Après la chute mortelle d'une adolescente dans la nuit de samedi à dimanche, de nombreuses questions se posent sur la sécurisation de cette friche laissée à l'abandon depuis 27 ans.
Lundi, une de nos équipes est entrée sur la friche des Grands Moulins de Paris en compagnie de Jean Delebarre, le maire (DVD) de Marquette-lez-Lille. L'accès est extrêmement simple : on passe par une brèche au niveau des murets censés pourtant bloquer l'accès au site. C'est sans doute par là que Sarah, une jeune Lambersartoise de 16 ans, est entrée samedi soir avec deux de ses amies. Après avoir pénétré dans le bâtiment, l'adolescente, qui était scolarisée au Lycée Jean-Perrin, a effectué une chute mortelle de 20 mètres dans un des silos.
Selon le maire de Marquette, tout a été mise en oeuvre pour sécuriser les lieux. Il rejette la faute sur le propriétaire privé des lieux à l'abandon depuis 1989, date de la fermeture de la minoterie. "Lorsque la ville - qui se substitue encore à lui - remet encore le grillage en place, bouge les blocs de béton, on se trouve avec des gens qui nous cassent les clôtures, qui passent derrière, qui rentrent à droite et à gauche, ce site est vulnérable au possible", déplore Jean Delebarre. Un arrêté de péril avait été pris en 1996, obligeant le propriétaire à sécuriser le site. Des travaux ont été effectués mais ils sont loin d'être suffisants.

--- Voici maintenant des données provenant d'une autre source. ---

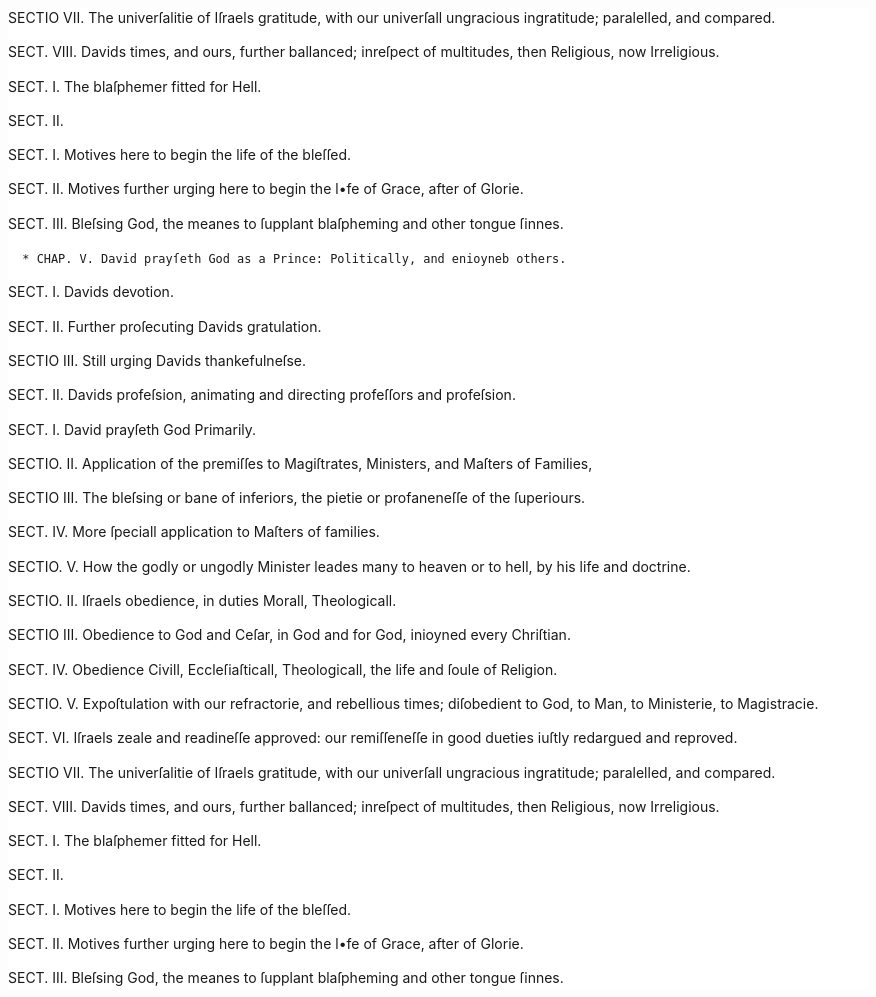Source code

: SECTIO VII. The univerſalitie of Iſraels gratitude, with our univerſall ungracious ingratitude; paralelled, and compared.

SECT. VIII. Davids times, and ours, further ballanced; inreſpect of multitudes, then Religious, now Irreligious.

SECT. I. The blaſphemer fitted for Hell.

SECT. II.

SECT. I. Motives here to begin the life of the bleſſed.

SECT. II. Motives further urging here to begin the l•fe of Grace, after of Glorie.

SECT. III. Bleſsing God, the meanes to ſupplant blaſpheming and other tongue ſinnes.

      * CHAP. V. David prayſeth God as a Prince: Politically, and enioyneb others.

SECT. I. Davids devotion.

SECT. II. Further proſecuting Davids gratulation.

SECTIO III. Still urging Davids thankefulneſse.

SECT. II. Davids profeſsion, animating and directing profeſſors and profeſsion.

SECT. I. David prayſeth God Primarily.

SECTIO. II. Application of the premiſſes to Magiſtrates, Ministers, and Maſters of Families,

SECTIO III. The bleſsing or bane of inferiors, the pietie or profaneneſſe of the ſuperiours.

SECT. IV. More ſpeciall application to Maſters of families.

SECTIO. V. How the godly or ungodly Minister leades many to heaven or to hell, by his life and doctrine.

SECTIO. II. Iſraels obedience, in duties Morall, Theologicall.

SECTIO III. Obedience to God and Ceſar, in God and for God, inioyned every Chriſtian.

SECT. IV. Obedience Civill, Eccleſiaſticall, Theologicall, the life and ſoule of Religion.

SECTIO. V. Expoſtulation with our refractorie, and rebellious times; diſobedient to God, to Man, to Ministerie, to Magistracie.

SECT. VI. Iſraels zeale and readineſſe approved: our remiſſeneſſe in good dueties iuſtly redargued and reproved.

SECTIO VII. The univerſalitie of Iſraels gratitude, with our univerſall ungracious ingratitude; paralelled, and compared.

SECT. VIII. Davids times, and ours, further ballanced; inreſpect of multitudes, then Religious, now Irreligious.

SECT. I. The blaſphemer fitted for Hell.

SECT. II.

SECT. I. Motives here to begin the life of the bleſſed.

SECT. II. Motives further urging here to begin the l•fe of Grace, after of Glorie.

SECT. III. Bleſsing God, the meanes to ſupplant blaſpheming and other tongue ſinnes.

Le propriétaire rejette la faute sur l'Etat
La friche des Grands-Moulins de Paris est la propriété d'un certain Jean-Pierre Maurice, via la société Diane de la Provenchère. En 2014, ce dernier a signé un compromis de vente avec la Financière Vauban, porteuse d'un projet de réhabilitation et de transformation du site, avec la création de commerces et de 120 à 130 appartements. Nos confrères de La Voix du Nord ont joint lundi le patron de cette société d'investissement, Xavier Lucas, qui se dit effondré par "ce drame épouvantable". Lui rejette la faute sur l'Etat qui doit donner son agrément pour les travaux, car les Grands-Moulins sont inscrits à l'inventaire des Monuments historiques. "Cela fait un an et demi qu'on attend cet agrément", dénonce-t-il. "Un an et demi qu'on relance Bercy presque chaque semaine par téléphone. Et rien ne se passe. J'ai reçu des courriers de MM. Sapin (ministre des Finances NDR) et Eckert (secrétaire d'Etat au Budget NDR) qui me disaient qu'ils allaient regarder ça de près, mais en attendant, rien de concret"."On serait sur une friche industrielle gérée par la communauté urbaine de Lille ou part l'Etablissement public foncier, ce site serait sécurisé complètement avec des normes publiques", relève Marc-Philippe Daubresse, vice-président de la Métropole Européenne de Lille (MEL) en charge de l'urbanisme et maire (LR) de Lambersart, où vivait la jeune victime. "Vous êtes sur un site privé, le maire a fait ce qu'il avait à faire, il a pris des arrêtés de péril, il ne peut pas reprendre des arrêtés de péril tout le temps...". Pour autant, selon Christophe Mondou, enseignant en droit administratif à l'université Lille 2, la responsabilité du maire pourrait quand même être engagée, au civil comme au pénal. "Sur le bâtiment d'une propriété privée, on a notamment "la police des édifices qui menacent ruine"", nous a-t-il expliqué. "C'est un peu compliqué à mettre en oeuvre, mais il est possible que le maire soit engagé par cette police là.". Jean Delebarre, le maire de Marquette, et le propriétaire doivent tous les deux être entendus par la police dans le cadre de l'enquête sur la chute mortelle survenue le week-end dernier.